▸ WRITTEN REQUEST: Reproduce each line of the records below verbatim, omitting the pictures.

▸ EXERCISE DATA:

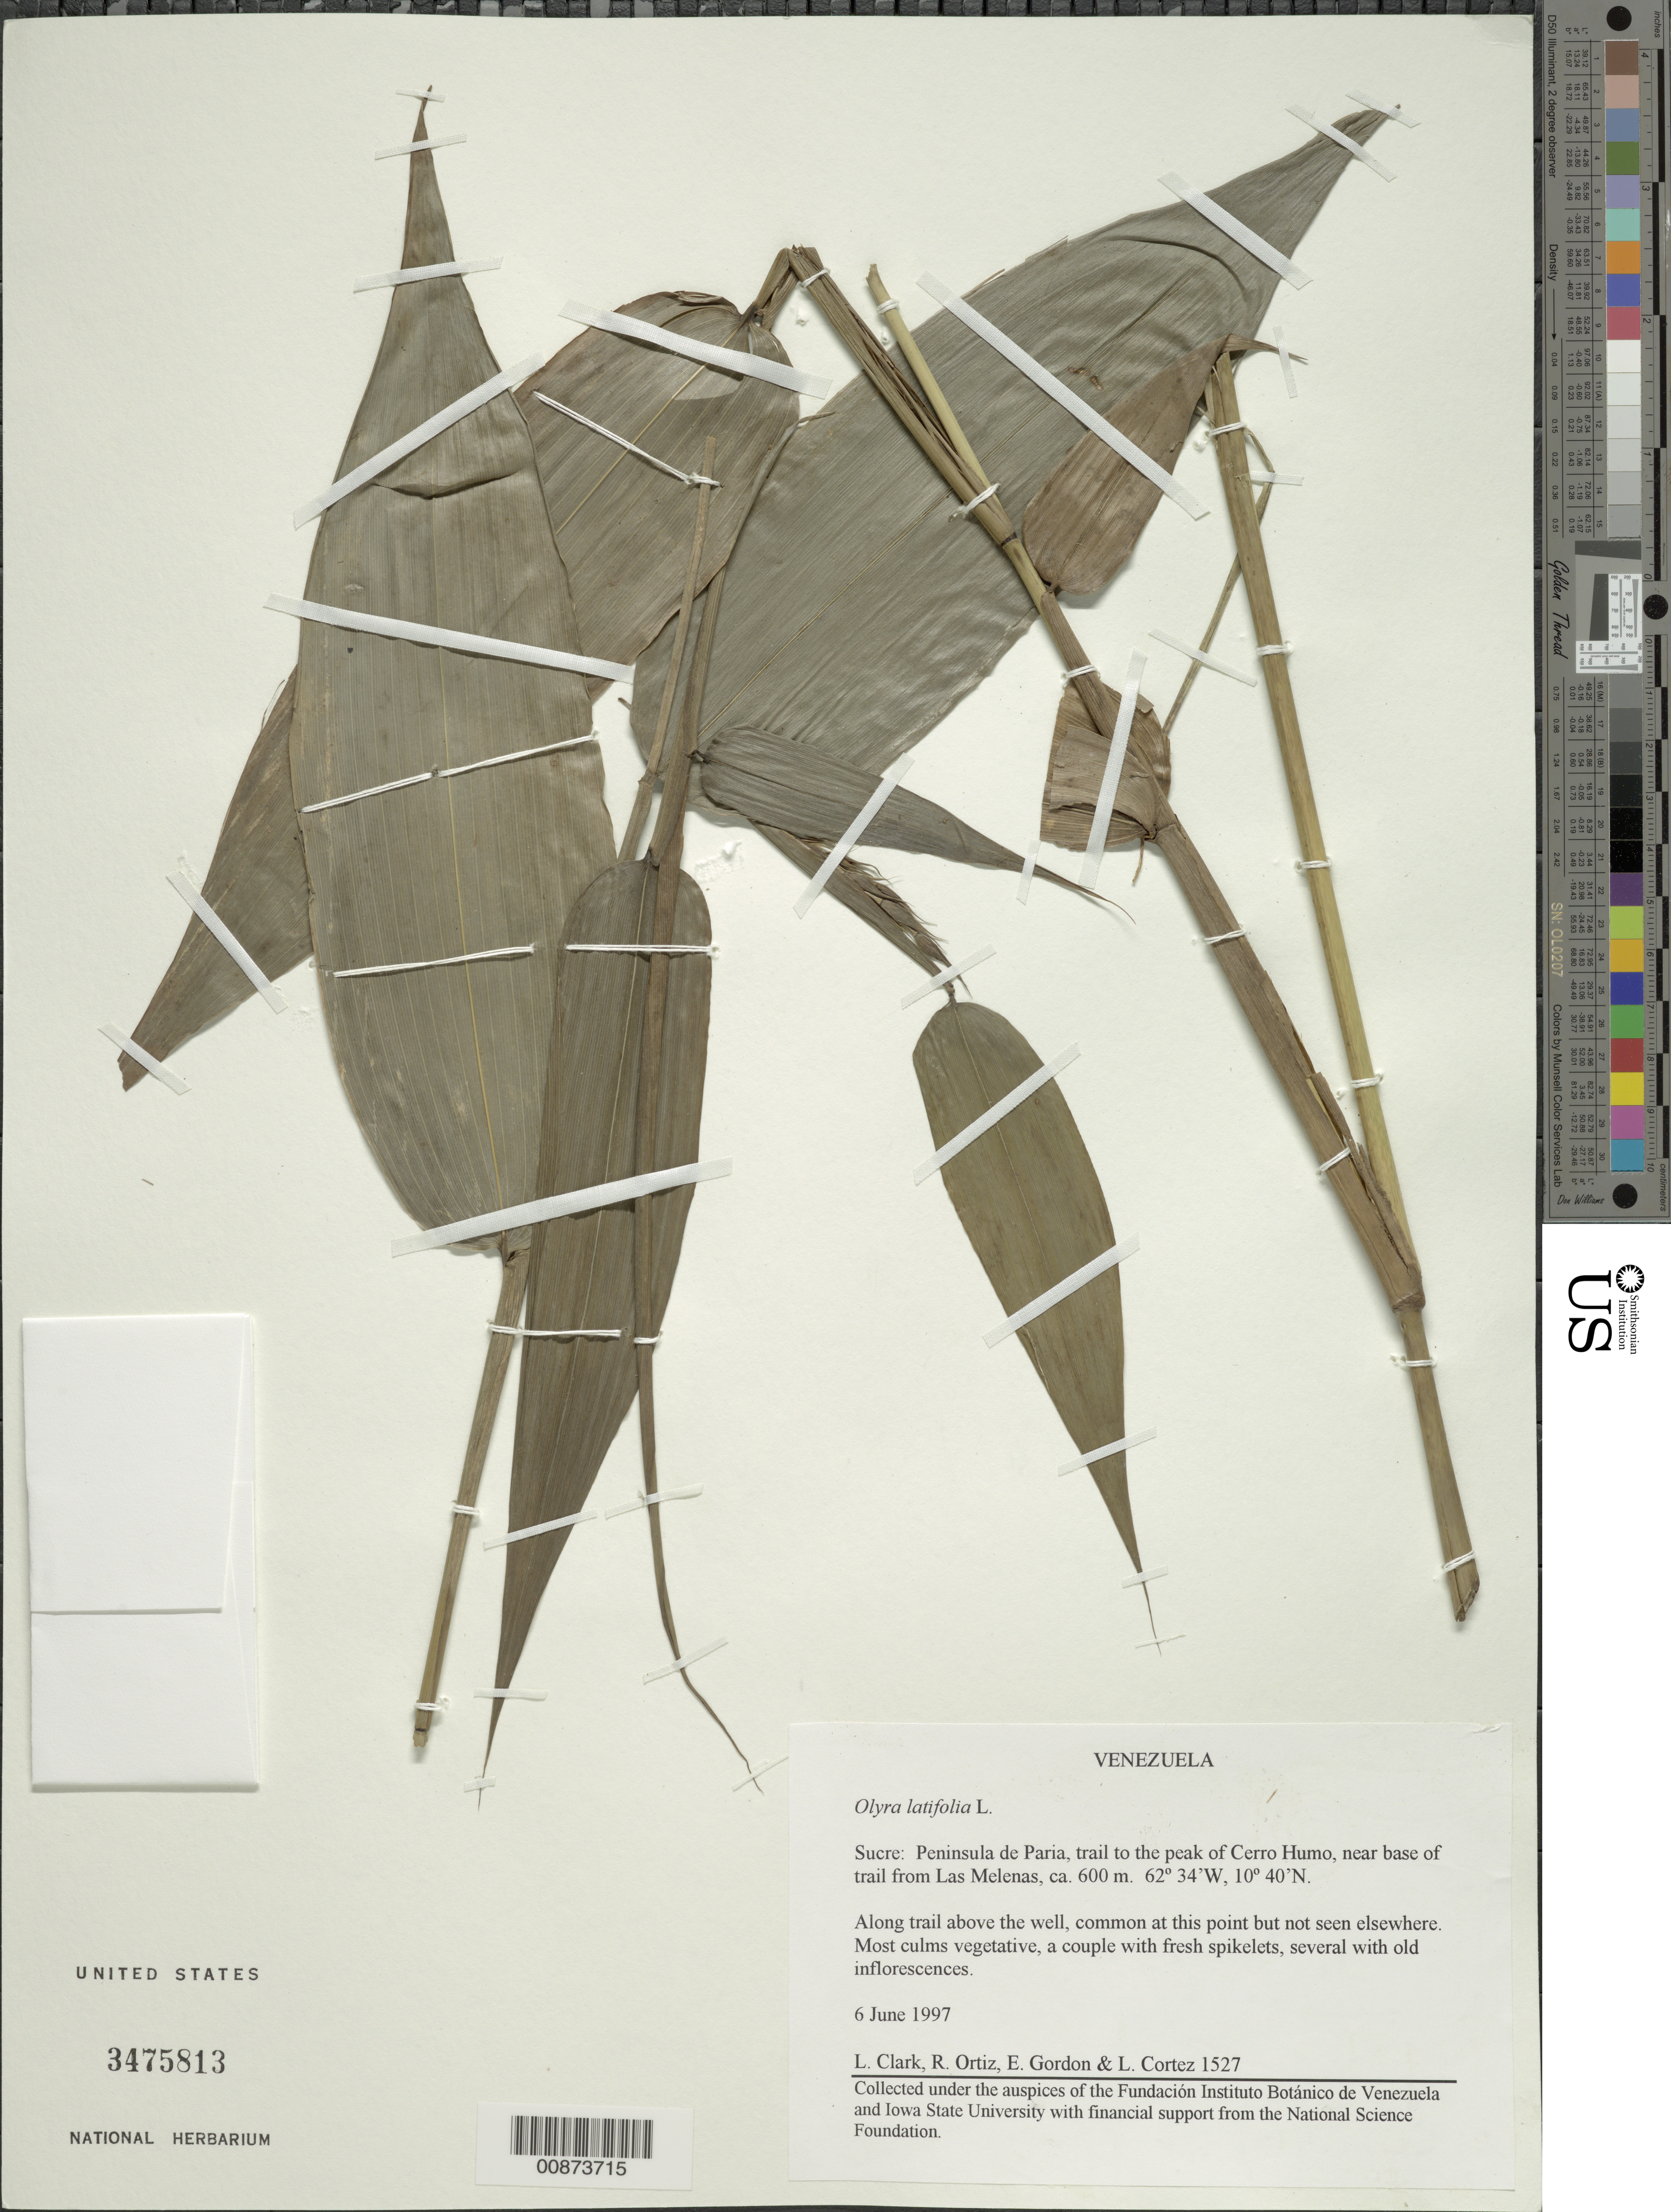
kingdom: Plantae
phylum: Tracheophyta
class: Liliopsida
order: Poales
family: Poaceae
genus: Olyra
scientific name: Olyra latifolia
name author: L.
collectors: L. G. Clark, E. Gordon, R. del C. Ortiz & L. Cortéz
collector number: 1527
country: Venezuela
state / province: Sucre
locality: Peninsula de Paria, peak of Cerro Humo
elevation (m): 1100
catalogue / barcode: US 3475813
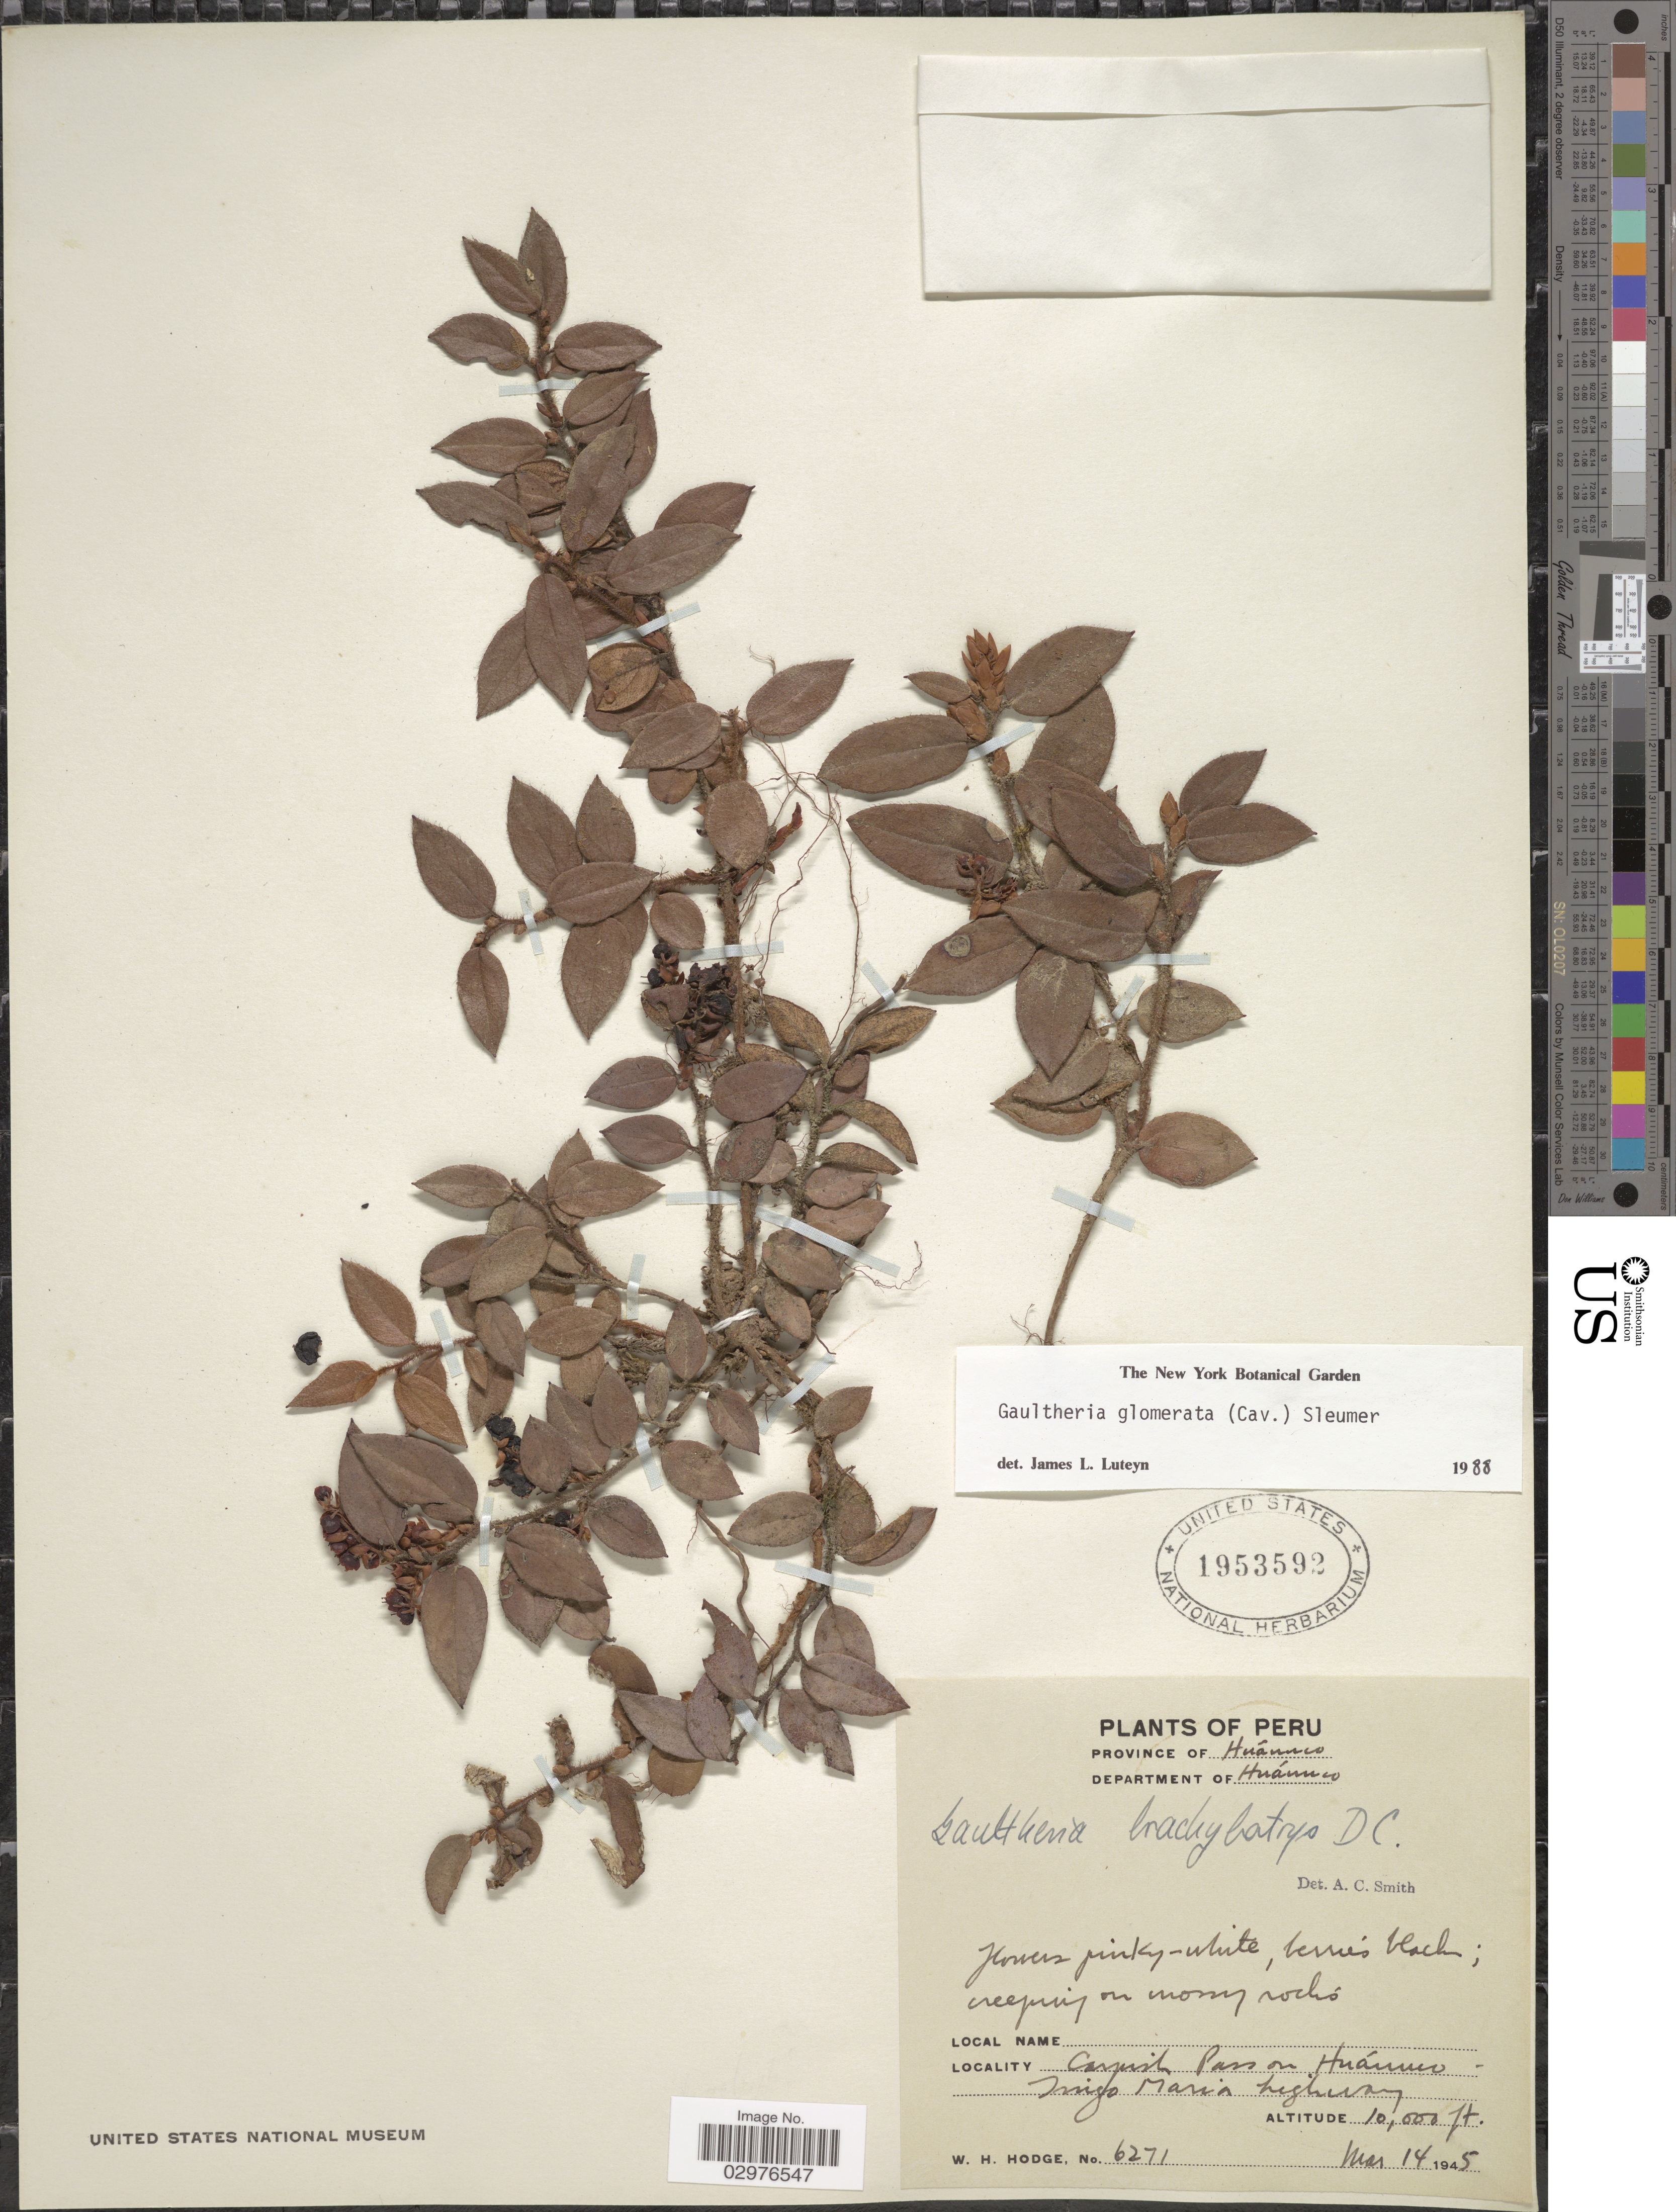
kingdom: Plantae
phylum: Tracheophyta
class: Magnoliopsida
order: Ericales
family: Ericaceae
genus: Gaultheria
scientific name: Gaultheria glomerata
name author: (Cav.) Sleumer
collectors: W. Hodge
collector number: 6271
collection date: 1945-03-14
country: Peru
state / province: Huánuco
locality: Department of Huánuco. Carpish Pass on Huánuco - Tingo Maria highway.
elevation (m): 3048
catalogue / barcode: US 1953592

▸ ANSWER FOR THIS EXERCISE:
kingdom: Plantae
phylum: Tracheophyta
class: Liliopsida
order: Poales
family: Poaceae
genus: Olyra
scientific name: Olyra latifolia
name author: L.
collectors: L. G. Clark, E. Gordon, R. del C. Ortiz & L. Cortéz
collector number: 1527
country: Venezuela
state / province: Sucre
locality: Peninsula de Paria, peak of Cerro Humo
elevation (m): 1100
catalogue / barcode: US 3475813
kingdom: Plantae
phylum: Tracheophyta
class: Magnoliopsida
order: Ericales
family: Ericaceae
genus: Gaultheria
scientific name: Gaultheria glomerata
name author: (Cav.) Sleumer
collectors: W. Hodge
collector number: 6271
collection date: 1945-03-14
country: Peru
state / province: Huánuco
locality: Department of Huánuco. Carpish Pass on Huánuco - Tingo Maria highway.
elevation (m): 3048
catalogue / barcode: US 1953592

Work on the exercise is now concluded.